Hybrid selection for corn following corn

Encyclopedia Article

Wade Kent and Roger Elmore
15 Apr 2010

Corn yields suffer when corn follows corn compared to corn grown in rotation with soybean, in most situations. One common misconception is that over time yield will recover within a continuous corn system, but this just isn't the case. Instead, the greatest reduction in corn yield will occur during the first year of corn following corn and remain at that level until the cropping system is changed. Expect a 10% to 15% decline in grain yield when corn follows corn compared to a corn-soybean rotation.

A number of factors are associated with the yield deficit, but none have proven to be the "fix-all" for improving crop yield. This limits recommendations available to corn growers, and creates numerous possibilities as to what is decreasing yield. The question most asked, is whether the hybrid grown in the previous season influences corn yields the following year.

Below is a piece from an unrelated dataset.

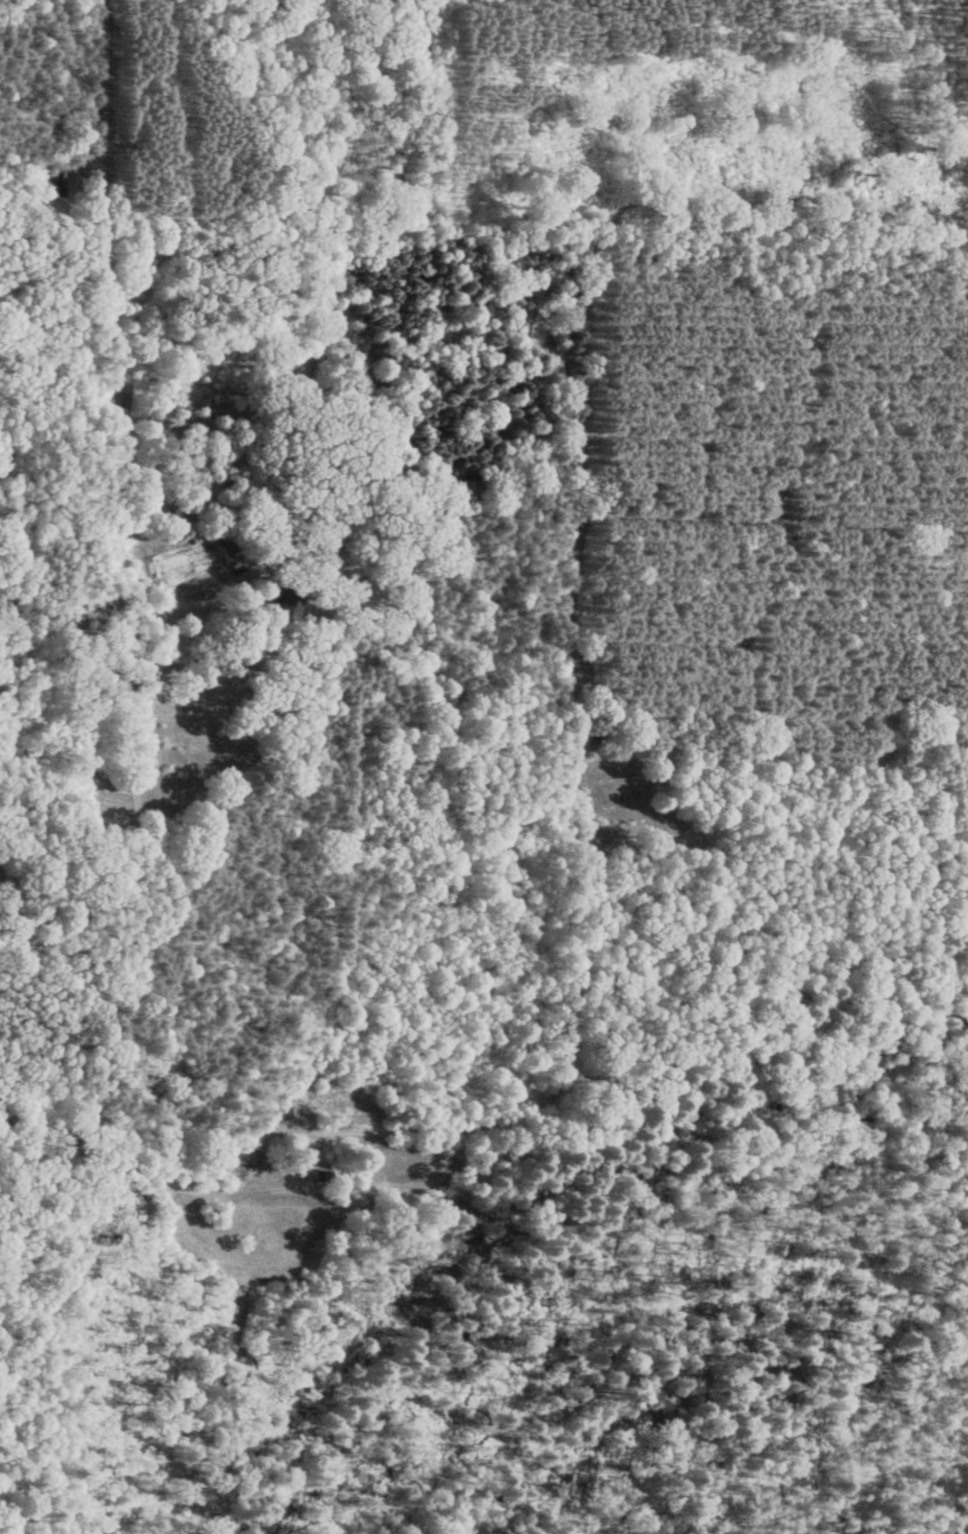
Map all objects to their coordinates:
building: (227, 552)
road: (171, 554)
building: (322, 1172)
road: (22, 1283)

Research that addresses this question has not been conducted since the 1980's, reducing our ability to provide solid recommendations for today's corn hybrids and management systems. To better understand this issue, we have conducted research at six Iowa locations, in 2008 and 2009; three locations in the northern half of Iowa and three in the southern half. Our efforts were focused on understanding the influence of the previous-year hybrid on the performance of the second-year corn.

In the second year, twelve hybrids were placed on top of crop residue from three corn hybrids, as well as soybean residue. Triple-stack hybrids, with appropriate relative maturities, were planted in the different regions of the state at 35,000 seeds per acre. Management practices were similar at all locations; soil fertility was maintained at levels that would not limit yield.

Influence on second-year corn: Population and grain moisture

To understand the overall influence of the previous-year hybrid residue on the current-year hybrid, we measured corn population, grain moisture and yield. Plant population did not change due to the type of hybrid grown previously. Plant populations with corn following soybean were greater, however, than those of second-year corn. Seedling loss was greater for second-year corn compared to corn following soybean. However, other research has shown that slightly increasing seeding rates for corn following corn may not increase yield and will not overcome the 10% to 15% yield reduction associated with corn following corn.

Grain moisture of the current-year hybrids was not influenced by the previous-year corn hybrid in any of our trials. In addition, no grain moisture differences were found between second-year corn and corn following soybean. Therefore, grain moisture at harvest is most dependent on the growing season and not related to residue type. In 2008, grain moisture averaged 19% to 20% across the northern and southern regions. Whereas in 2009, four of the six locations had grain moistures greater than 25% at harvest, no matter the rotation. High grain moisture was common across Iowa in 2009, due to the abnormally cool growing season and wet fall.

Previous hybrid does not impact second-year yields

In 2008, second-year corn yielded 10% and 14% less for the northern and southern regions, respectively, when compared to corn following soybean. Similar yield differences were observed in 2009, where second-year corn was 11% and 14% less for northern and southern regions. Although the rotation effect was obvious across the regions, the specific type of corn hybrid residue did not matter. Thus, previous-year corn hybrid should not be a concern when selecting hybrids for the next growing season. We also found that continued use of the same hybrid over multiple growing seasons did not decrease grain yield more than occurred with rotated hybrids.


Based on the results, previous-year hybrids do not influence plant population, grain moisture or yield in second-year corn. These results seem to eliminate another possible factor (hybrid grown previously) as a variable that might explain the yield reduction that occurs when corn follows corn. When selecting hybrids to plant for the current growing season for corn following corn, we do not see a reason that the hybrid grown previously should impact your choice in the second year. Nevertheless, you should expect yields to decrease by 10% to 15% in continuous corn compared to corn grown in rotation with soybean.